--- START ---
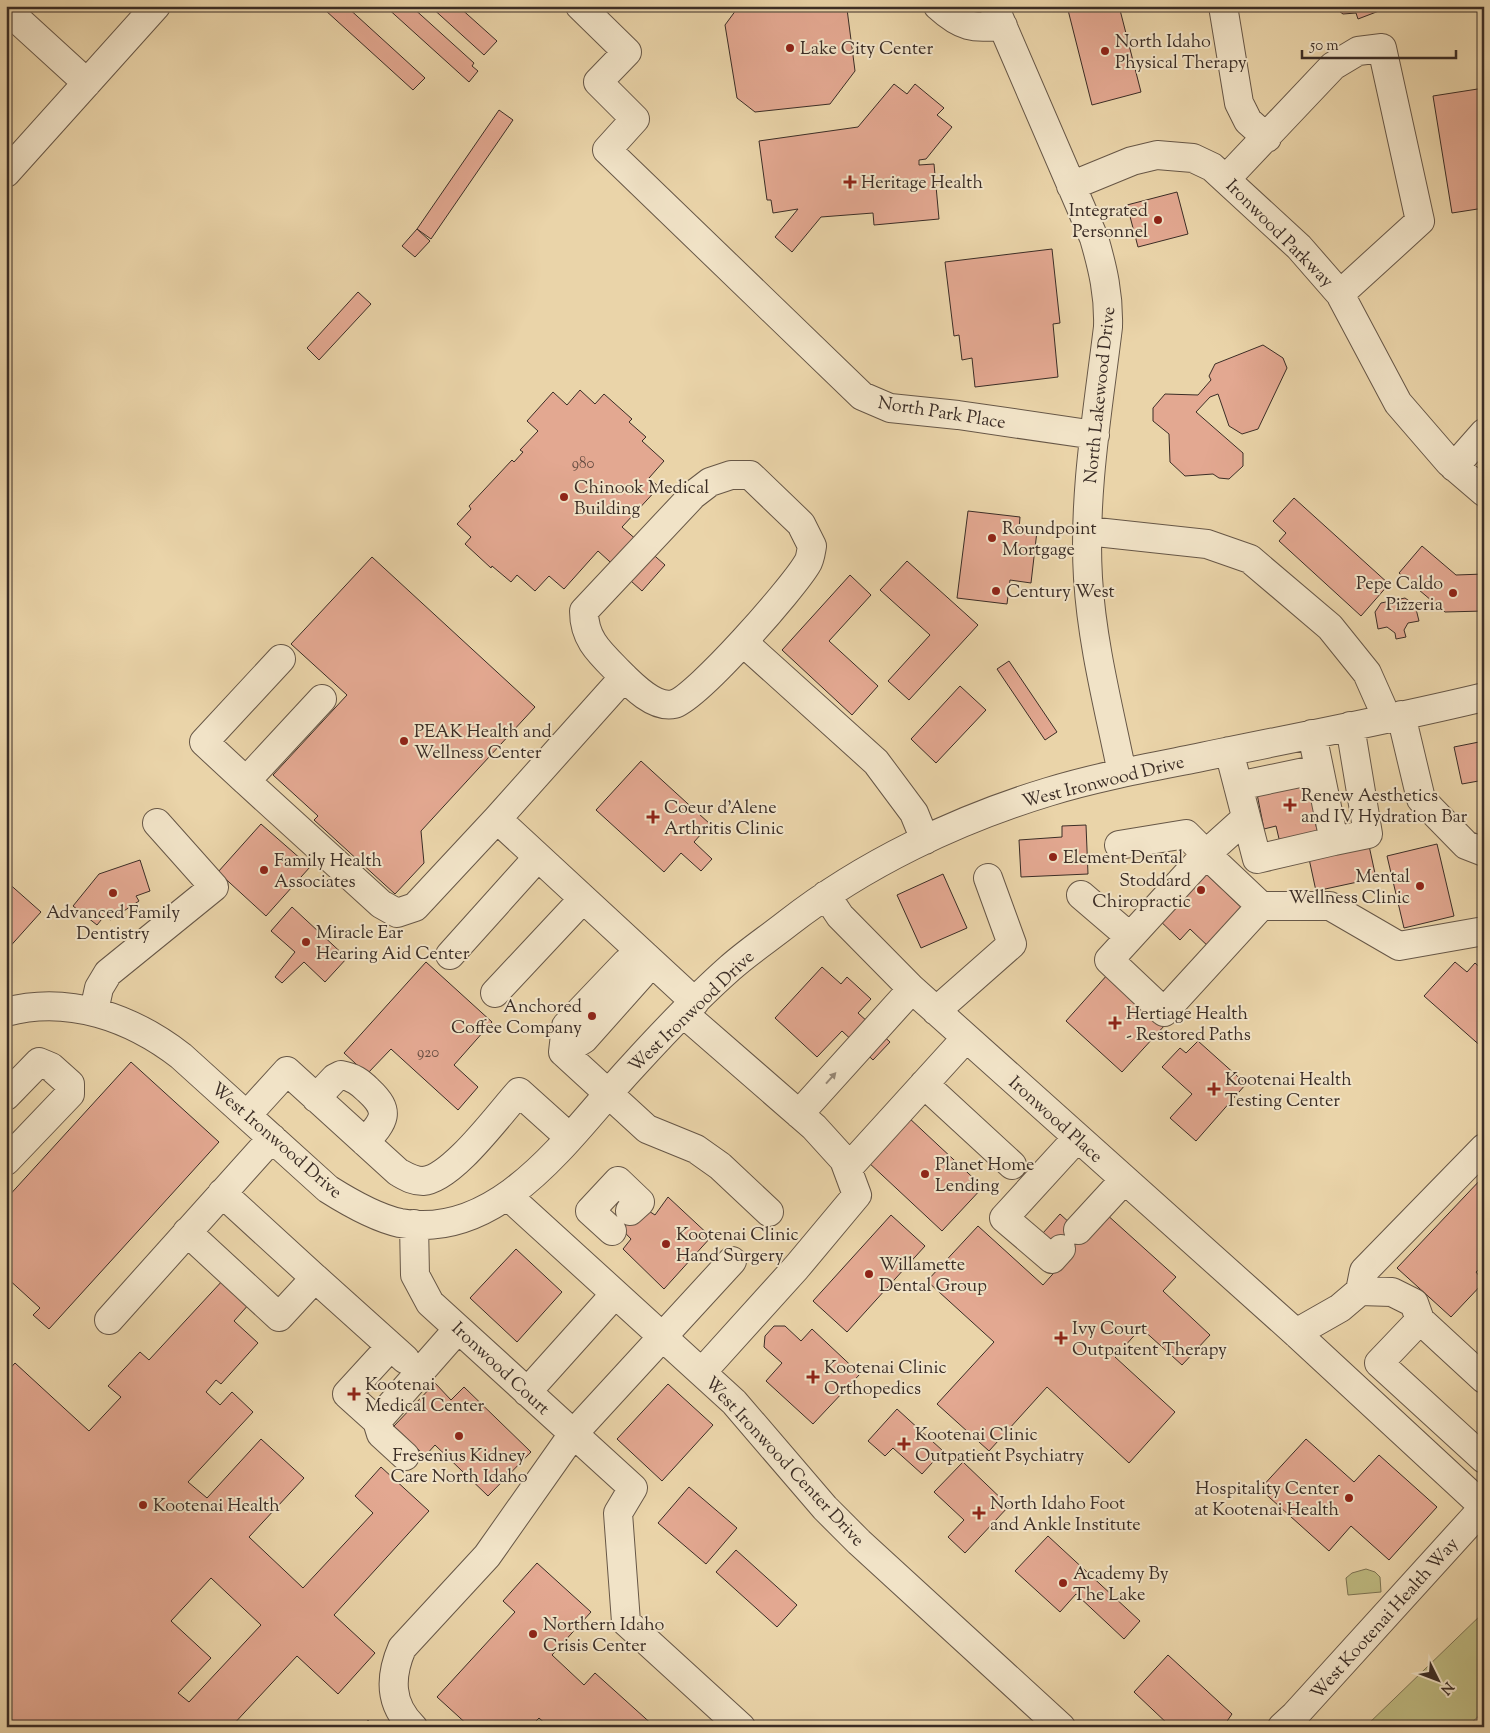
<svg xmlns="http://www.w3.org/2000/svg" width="1490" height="1733" font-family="'Sorts Mill Goudy',serif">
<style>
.green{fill:#bfbb82;stroke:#7d7454}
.building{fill:#e3a891;stroke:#3b2d26;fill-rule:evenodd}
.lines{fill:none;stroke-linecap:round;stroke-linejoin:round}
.minor-casing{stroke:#675747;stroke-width:30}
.minor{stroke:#f1e3c7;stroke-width:28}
.oneway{fill:#968876}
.poi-dot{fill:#8f2418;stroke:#f1e3c7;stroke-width:2}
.labels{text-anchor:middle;stroke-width:4;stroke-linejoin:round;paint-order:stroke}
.number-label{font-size:15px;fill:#654c41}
.poi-label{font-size:18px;fill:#3b2d26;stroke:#f1e3c7;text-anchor:start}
.street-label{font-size:18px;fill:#3b2d26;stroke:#f1e3c7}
</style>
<rect width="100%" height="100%" fill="#ead4a9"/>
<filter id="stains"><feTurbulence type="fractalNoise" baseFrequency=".004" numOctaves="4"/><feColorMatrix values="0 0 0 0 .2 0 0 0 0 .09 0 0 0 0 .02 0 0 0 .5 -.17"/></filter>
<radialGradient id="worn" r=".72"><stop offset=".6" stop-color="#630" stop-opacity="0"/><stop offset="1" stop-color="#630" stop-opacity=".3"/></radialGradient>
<path class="green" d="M 1366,1569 L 1375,1572 L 1380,1577 L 1381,1592 L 1348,1595 L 1346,1578 L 1352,1573 Z
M 1484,1612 L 1484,1711 L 1467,1727 L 1365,1727 Z"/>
<path class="building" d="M 329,6 L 346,6 L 425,78 L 413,90 L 325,10 Z
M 385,6 L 411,6 L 474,63 L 472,66 L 478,71 L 469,82 Z
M 430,6 L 458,6 L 497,41 L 484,55 Z
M 739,6 L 843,6 L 847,9 L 855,71 L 830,104 L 755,112 L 737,98 L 725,25 Z
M 1119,6 L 1141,92 L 1092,105 L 1068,10 L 1081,6 Z
M 1332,6 L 1392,6 L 1358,19 L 1356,13 L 1343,14 Z
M 894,84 L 907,94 L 915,84 L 944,108 L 937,115 L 952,127 L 926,159 L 919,160 L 919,165 L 934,164 L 939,219 L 874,225 L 873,213 L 821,217 L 792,252 L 775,237 L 798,209 L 773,213 L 771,200 L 767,200 L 759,141 L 858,127 Z
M 1484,88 L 1484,208 L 1452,213 L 1433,96 Z
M 499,110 L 513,120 L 431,239 L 417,229 Z
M 1177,192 L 1188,234 L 1138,247 L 1127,205 Z
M 417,229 L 430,241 L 415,257 L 402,246 Z
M 1052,249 L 1060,323 L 1053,324 L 1058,377 L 975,387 L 972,358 L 962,360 L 959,335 L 954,336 L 945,262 Z
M 358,292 L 371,304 L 319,360 L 307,348 Z
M 1263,345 L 1283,358 L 1287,368 L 1258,429 L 1242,434 L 1229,426 L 1218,394 L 1210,397 L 1196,412 L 1243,453 L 1243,466 L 1229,479 L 1219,478 L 1213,474 L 1185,476 L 1170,462 L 1169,434 L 1153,421 L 1153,408 L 1165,394 L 1198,395 L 1211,380 L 1209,376 L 1215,364 Z
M 580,390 L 595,404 L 604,394 L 632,419 L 629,422 L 646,437 L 642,441 L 664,461 L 649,478 L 659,487 L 622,527 L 665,565 L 642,591 L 598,551 L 564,589 L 549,576 L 535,591 L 517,575 L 511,582 L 492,566 L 491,568 L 465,544 L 471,537 L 457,524 L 471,509 L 469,506 L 512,460 L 514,462 L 523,452 L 520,450 L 538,431 L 527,421 L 553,392 L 567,405 Z
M 1294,498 L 1389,584 L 1361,616 L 1279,541 L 1286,533 L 1273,521 Z
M 968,511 L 1020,517 L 1019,529 L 1037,531 L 1031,583 L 1010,580 L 1007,604 L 957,598 Z
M 1422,546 L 1456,575 L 1484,574 L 1484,611 L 1445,612 L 1399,573 Z
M 372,557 L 535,707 L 421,831 L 424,863 L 395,894 L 314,820 L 318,816 L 273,775 L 347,695 L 291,644 Z
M 907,561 L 978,625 L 909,700 L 888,681 L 930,635 L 880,590 Z
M 850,575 L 871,595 L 829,641 L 878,686 L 852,715 L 782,650 Z
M 1405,598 L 1415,605 L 1419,621 L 1408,623 L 1404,630 L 1406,637 L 1396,639 L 1395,633 L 1387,627 L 1378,629 L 1375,612 L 1381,603 Z
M 1009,661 L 1057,732 L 1045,740 L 997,669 Z
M 960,686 L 986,710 L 936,763 L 911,739 Z
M 1484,741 L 1484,780 L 1462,784 L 1454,747 Z
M 641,761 L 710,824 L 694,842 L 712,859 L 701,871 L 681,853 L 664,872 L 596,810 Z
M 1316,781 L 1323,816 L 1314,817 L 1318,834 L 1280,843 L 1276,826 L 1264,829 L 1257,794 Z
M 261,824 L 310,867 L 266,916 L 218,872 Z
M 1086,825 L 1088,874 L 1021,877 L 1019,840 L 1062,837 L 1062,826 Z
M 1368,841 L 1376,878 L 1316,891 L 1308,854 Z
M 1437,844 L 1454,916 L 1404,928 L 1387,856 Z
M 140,860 L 150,891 L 136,896 L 139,901 L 110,920 L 106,914 L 97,925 L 73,906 L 99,874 Z
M 1200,868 L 1246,912 L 1211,949 L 1190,929 L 1180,940 L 1155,916 Z
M 943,874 L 967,928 L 921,948 L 897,895 Z
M 6,881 L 41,912 L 6,951 Z
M 292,907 L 347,958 L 325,982 L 304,962 L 282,983 L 275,977 L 295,952 L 271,931 Z
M 426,962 L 492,1022 L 454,1065 L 478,1087 L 458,1110 L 391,1049 L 367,1074 L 344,1053 Z
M 1455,962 L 1467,972 L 1475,963 L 1484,971 L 1484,979 L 1479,984 L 1484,988 L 1484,1049 L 1424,996 Z
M 822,967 L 841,984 L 847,977 L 871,999 L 858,1013 L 890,1042 L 873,1060 L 842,1031 L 817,1057 L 775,1018 Z
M 1108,974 L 1165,1025 L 1122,1072 L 1066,1021 Z
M 1198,1041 L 1246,1084 L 1196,1141 L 1170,1118 L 1192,1094 L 1162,1067 L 1180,1048 L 1186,1053 Z
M 131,1062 L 219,1142 L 49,1329 L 33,1315 L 40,1308 L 6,1277 L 6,1199 Z
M 908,1117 L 983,1187 L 942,1231 L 867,1161 Z
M 1483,1177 L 1484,1265 L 1476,1272 L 1484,1282 L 1451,1317 L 1397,1268 Z
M 668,1197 L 711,1237 L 664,1289 L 623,1249 L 631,1239 L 613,1220 L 625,1207 L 644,1208 L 655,1215 Z
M 1105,1213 L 1176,1277 L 1163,1291 L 1210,1335 L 1182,1365 L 1141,1328 L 1115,1357 L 1175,1412 L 1129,1463 L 1047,1387 L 989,1451 L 937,1404 L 994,1342 L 927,1281 L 978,1226 L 1043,1285 L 1068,1257 L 1043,1233 L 1060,1214 L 1084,1236 Z
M 891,1215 L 925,1246 L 847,1332 L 813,1301 Z
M 516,1249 L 562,1292 L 517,1342 L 470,1298 Z
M 224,1279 L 250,1303 L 234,1321 L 258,1343 L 221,1384 L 216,1380 L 206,1392 L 220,1405 L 232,1392 L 253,1412 L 188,1482 L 207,1498 L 261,1439 L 304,1478 L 249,1537 L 303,1588 L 373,1513 L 355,1496 L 381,1467 L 429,1511 L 334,1615 L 375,1653 L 338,1694 L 297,1656 L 231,1727 L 131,1727 L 128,1724 L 126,1727 L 6,1727 L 6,1373 L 15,1363 L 89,1431 L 121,1397 L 108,1386 L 140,1352 L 149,1360 ZM 211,1578 L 261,1625 L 189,1702 L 178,1693 L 211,1658 L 171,1621 Z
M 774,1326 L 785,1326 L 801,1341 L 812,1329 L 860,1374 L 813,1424 L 766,1381 L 782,1363 L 764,1347 L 765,1336 Z
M 435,1383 L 451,1400 L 464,1387 L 531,1452 L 488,1496 L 435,1445 L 425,1456 L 394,1426 Z
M 668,1384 L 713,1425 L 662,1481 L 617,1439 Z
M 897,1409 L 943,1451 L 922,1474 L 893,1448 L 885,1456 L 868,1441 Z
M 1306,1439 L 1354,1482 L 1379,1455 L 1437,1507 L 1389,1560 L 1351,1526 L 1329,1551 L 1260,1489 Z
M 963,1462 L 1009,1506 L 965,1553 L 948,1537 L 964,1520 L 934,1492 Z
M 689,1487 L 737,1528 L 706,1564 L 658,1523 Z
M 1048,1536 L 1140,1621 L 1124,1639 L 1076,1594 L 1060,1612 L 1015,1571 Z
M 736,1550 L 797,1605 L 777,1627 L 716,1572 Z
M 537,1563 L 591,1612 L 552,1655 L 584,1685 L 595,1673 L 655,1727 L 549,1727 L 539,1718 L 530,1727 L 470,1727 L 437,1697 L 515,1612 L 503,1601 Z
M 1168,1655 L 1232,1714 L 1223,1727 L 1171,1727 L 1134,1692 Z
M 368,1720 L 375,1727 L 362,1727 Z"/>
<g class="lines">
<g class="minor-casing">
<path id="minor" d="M 580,6 L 627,52 L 598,82 L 635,119 L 607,150 L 862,396 L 890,408 L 958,415 L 1095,435
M 938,6 C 962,28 972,28 1003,26
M 994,6 L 1094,238 C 1103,269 1109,295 1108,327 C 1098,410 1083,494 1088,578 C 1092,644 1109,709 1122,773
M 1223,6 L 1239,103 L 1248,121 L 1267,138
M 6,9 L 87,83
M 6,173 L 156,6
M 1226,179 L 1333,66 L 1358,51 L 1382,48 L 1420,221 L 1340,294
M 1071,186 L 1132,161 L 1157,155 L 1193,158 L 1212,167 L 1299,247 L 1340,294 L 1398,403 L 1449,462 L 1484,492
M 1454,467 L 1484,433
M 731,475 L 750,475 L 801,524 L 812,546 C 811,552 810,560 807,564 C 793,588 697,698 674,704 C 653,709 629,682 615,668 C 597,650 584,637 584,611 L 693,495 L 710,482 Z
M 1087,531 L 1207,544 L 1250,559 L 1330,627 L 1367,673 L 1387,718
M 743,642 L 876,762 L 914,813 L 925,840
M 624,677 L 497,819 L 695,1002
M 322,699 L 246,781 L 381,904 L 397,913 L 415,907 L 497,819
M 1401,715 L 1421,799 L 1466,845 L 1484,852
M 1312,734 L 1334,841 L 1368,834 L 1350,726
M 1229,751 L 1257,859 L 1334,841
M 246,781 L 204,742 L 281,659
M 1238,786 L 1319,769
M 1119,845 L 1186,834 L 1206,854 L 1246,818
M 826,895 L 840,916 L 912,989 L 1296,1333 L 1484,1507
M 1081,895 L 1130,937
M 1261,906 L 1164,1012 L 1109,960 L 1206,854 L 1261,906 L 1330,906 L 1399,946 L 1484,931
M 450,955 L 538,857
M 644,955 L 641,975 L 584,1039 L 563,1052 L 566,1026 L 626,963 Z
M 495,993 L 583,899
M 94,1011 L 99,988 L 108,973 L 214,887 L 157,823
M 936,1011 L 1012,944 L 988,878
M 6,1012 C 69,995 132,1018 181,1056 L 328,1189 C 347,1201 377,1218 400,1223 C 502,1242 572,1131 632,1067 C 663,1033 695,999 730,968 C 748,952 769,938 788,923 C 864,864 956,820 1048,792 C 1097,777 1147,768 1197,758 C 1293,738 1389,720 1484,697
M 683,1013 L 814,1127 L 844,1160 L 857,1195 L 796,1268 L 702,1372
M 563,1052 L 647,1129 L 696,1149 L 720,1166 L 769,1212
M 924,1084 L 1012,1165
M 6,1096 L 39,1062 L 51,1067 L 70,1084 L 70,1094 L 6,1161
M 316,1098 L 335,1078 L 341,1075 C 353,1077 360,1082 368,1090 C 392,1112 384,1121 365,1142
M 799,1114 L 912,989
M 247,1115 L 287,1071 L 398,1172 C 407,1177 413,1181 423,1181 C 452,1179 499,1114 519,1092 L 569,1137
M 848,1168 L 966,1038
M 508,1196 L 734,1402 L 825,1508 L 859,1542 L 1061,1727
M 414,1224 L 415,1275 L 430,1303 L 633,1488 L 618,1513 L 626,1622 L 741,1727
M 1078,1230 L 1124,1180
M 612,1231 L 590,1211 L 618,1181 L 640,1202 L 630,1211
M 187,1232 L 279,1317 L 315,1278 L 222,1193
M 1061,1249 L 1052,1259 L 1004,1218 L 1077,1138
M 315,1278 L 405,1359
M 1360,1291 L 1364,1271 L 1484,1148
M 109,1320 L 272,1138
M 1296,1333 L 1340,1308 L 1360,1291 L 1392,1292 L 1414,1303 L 1420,1320
M 390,1347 L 347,1394 L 377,1421 L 458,1329
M 1484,1379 L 1420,1320 L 1379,1363 L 1484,1459
M 527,1392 L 615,1294
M 377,1421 L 381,1434 L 405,1456
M 413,1727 C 389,1704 390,1676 402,1648 L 487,1556 L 573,1434 L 732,1261
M 1282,1727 L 1295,1715 L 1484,1507"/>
</g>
<use href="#minor" class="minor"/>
</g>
<defs><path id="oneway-solid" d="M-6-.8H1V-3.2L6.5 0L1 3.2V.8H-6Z" transform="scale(1.25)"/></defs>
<use class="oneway" href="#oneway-solid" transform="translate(831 1078) rotate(-48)"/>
<g class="poi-dot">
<circle cx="790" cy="48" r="5"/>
<circle cx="1105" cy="51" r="5"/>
<path d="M847.5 174.5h5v5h5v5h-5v5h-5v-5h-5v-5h5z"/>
<circle cx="1158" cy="220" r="5"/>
<circle cx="564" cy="497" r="5"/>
<circle cx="992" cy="538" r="5"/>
<circle cx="996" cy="591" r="5"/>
<circle cx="1453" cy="593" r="5"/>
<circle cx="404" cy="741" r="5"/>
<path d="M1287.5 797.5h5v5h5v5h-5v5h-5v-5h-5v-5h5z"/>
<path d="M650.5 809.5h5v5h5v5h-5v5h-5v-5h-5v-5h5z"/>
<circle cx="1053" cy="857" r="5"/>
<circle cx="264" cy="870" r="5"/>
<circle cx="1420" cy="886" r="5"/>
<circle cx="1201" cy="890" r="5"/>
<circle cx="113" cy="893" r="5"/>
<circle cx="306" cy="942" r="5"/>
<circle cx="592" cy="1016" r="5"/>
<path d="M1112.5 1015.5h5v5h5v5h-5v5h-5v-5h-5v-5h5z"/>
<path d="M1211.5 1081.5h5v5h5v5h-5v5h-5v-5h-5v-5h5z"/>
<circle cx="925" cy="1174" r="5"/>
<circle cx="666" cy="1244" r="5"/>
<circle cx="869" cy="1274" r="5"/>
<path d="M1058.5 1330.5h5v5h5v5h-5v5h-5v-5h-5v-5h5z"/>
<path d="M810.5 1369.5h5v5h5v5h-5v5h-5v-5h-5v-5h5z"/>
<path d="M351.5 1386.5h5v5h5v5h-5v5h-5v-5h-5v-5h5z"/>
<circle cx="459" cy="1436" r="5"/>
<path d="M901.5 1436.5h5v5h5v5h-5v5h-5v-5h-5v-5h5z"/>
<circle cx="1349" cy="1498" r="5"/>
<circle cx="143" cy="1505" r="5"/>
<path d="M976.5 1505.5h5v5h5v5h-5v5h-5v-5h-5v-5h5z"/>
<circle cx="1063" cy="1583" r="5"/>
<circle cx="533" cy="1634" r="5"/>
</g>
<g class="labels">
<g class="number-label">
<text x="583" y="468">980</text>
<text x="428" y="1057">920</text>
</g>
<g class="poi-label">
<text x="1115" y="47">North Idaho<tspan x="1115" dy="21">Physical Therapy</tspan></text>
<text x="800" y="54">Lake City Center</text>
<text x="861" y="188">Heritage Health</text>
<text x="1148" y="216" text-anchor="end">Integrated<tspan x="1148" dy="21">Personnel</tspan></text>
<text x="574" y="493">Chinook Medical<tspan x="574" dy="21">Building</tspan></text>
<text x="1002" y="534">Roundpoint<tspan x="1002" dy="21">Mortgage</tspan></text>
<text x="1443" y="589" text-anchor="end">Pepe Caldo<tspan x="1443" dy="21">Pizzeria</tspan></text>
<text x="1006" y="597">Century West</text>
<text x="414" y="737">PEAK Health and<tspan x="414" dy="21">Wellness Center</tspan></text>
<text x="1301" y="801">Renew Aesthetics<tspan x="1301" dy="21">and IV Hydration Bar</tspan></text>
<text x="664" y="813">Coeur d'Alene<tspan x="664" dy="21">Arthritis Clinic</tspan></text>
<text x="1063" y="863">Element Dental</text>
<text x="274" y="866">Family Health<tspan x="274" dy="21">Associates</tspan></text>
<text x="1410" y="882" text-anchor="end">Mental<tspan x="1410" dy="21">Wellness Clinic</tspan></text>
<text x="1191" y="886" text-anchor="end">Stoddard<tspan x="1191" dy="21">Chiropractic</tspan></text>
<text x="113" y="918" text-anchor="middle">Advanced Family<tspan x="113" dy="21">Dentistry</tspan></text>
<text x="316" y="938">Miracle Ear<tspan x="316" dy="21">Hearing Aid Center</tspan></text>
<text x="582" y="1012" text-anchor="end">Anchored<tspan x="582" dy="21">Coffee Company</tspan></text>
<text x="1126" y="1019">Hertiage Health<tspan x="1126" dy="21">- Restored Paths</tspan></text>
<text x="1225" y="1085">Kootenai Health<tspan x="1225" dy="21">Testing Center</tspan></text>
<text x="935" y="1170">Planet Home<tspan x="935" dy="21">Lending</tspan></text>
<text x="676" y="1240">Kootenai Clinic<tspan x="676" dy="21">Hand Surgery</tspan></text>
<text x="879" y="1270">Willamette<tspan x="879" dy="21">Dental Group</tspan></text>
<text x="1072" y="1334">Ivy Court<tspan x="1072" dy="21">Outpaitent Therapy</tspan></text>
<text x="824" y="1373">Kootenai Clinic<tspan x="824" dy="21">Orthopedics</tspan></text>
<text x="365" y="1390">Kootenai<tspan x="365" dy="21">Medical Center</tspan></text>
<text x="915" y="1440">Kootenai Clinic<tspan x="915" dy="21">Outpatient Psychiatry</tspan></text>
<text x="459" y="1461" text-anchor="middle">Fresenius Kidney<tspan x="459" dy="21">Care North Idaho</tspan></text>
<text x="1339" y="1494" text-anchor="end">Hospitality Center<tspan x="1339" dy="21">at Kootenai Health</tspan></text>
<text x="990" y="1509">North Idaho Foot<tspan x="990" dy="21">and Ankle Institute</tspan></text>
<text x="153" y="1511">Kootenai Health</text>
<text x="1073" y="1579">Academy By<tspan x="1073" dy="21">The Lake</tspan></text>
<text x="543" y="1630">Northern Idaho<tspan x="543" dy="21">Crisis Center</tspan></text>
</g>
<g class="street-label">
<text transform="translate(1280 233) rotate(45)" y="6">Ironwood Parkway</text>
<text transform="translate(1099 395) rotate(-84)" y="6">North Lakewood Drive</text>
<text transform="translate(942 412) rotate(9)" y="6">North Park Place</text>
<text transform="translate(1103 781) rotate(-14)" y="6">West Ironwood Drive</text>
<text transform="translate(691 1011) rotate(-44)" y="6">West Ironwood Drive</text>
<text transform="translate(1056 1119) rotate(42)" y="6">Ironwood Place</text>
<text transform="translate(277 1140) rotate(41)" y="6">West Ironwood Drive</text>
<text transform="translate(501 1368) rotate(43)" y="6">Ironwood Court</text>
<text transform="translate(785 1461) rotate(47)" y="6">West Ironwood Center Drive</text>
<text transform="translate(1384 1618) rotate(-48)" y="6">West Kootenai Health Way</text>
</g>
</g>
<rect width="1490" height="1733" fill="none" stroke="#ead4a9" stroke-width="25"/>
<rect x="8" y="8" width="1475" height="1718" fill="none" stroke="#3b2d26" stroke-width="2.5"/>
<rect x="12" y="12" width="1465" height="1708" fill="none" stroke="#3b2d26"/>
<g transform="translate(1438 1680) rotate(132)" stroke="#f1e3c7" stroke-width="4" paint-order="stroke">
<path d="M0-4L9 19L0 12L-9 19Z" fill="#3b2d26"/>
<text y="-8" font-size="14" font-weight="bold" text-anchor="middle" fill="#3b2d26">N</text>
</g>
<path d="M1302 50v8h154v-8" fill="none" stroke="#3b2d26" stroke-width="2.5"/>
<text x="1310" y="50" font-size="15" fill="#3b2d26" stroke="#f1e3c7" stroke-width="4" paint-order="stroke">50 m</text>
<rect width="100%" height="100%" filter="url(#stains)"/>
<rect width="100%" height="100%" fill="url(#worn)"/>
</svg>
--- END ---
Exercise requirements:
Lines holding the word "worn": say how many there are in the data, and nothing more.

Solution to this problem:
2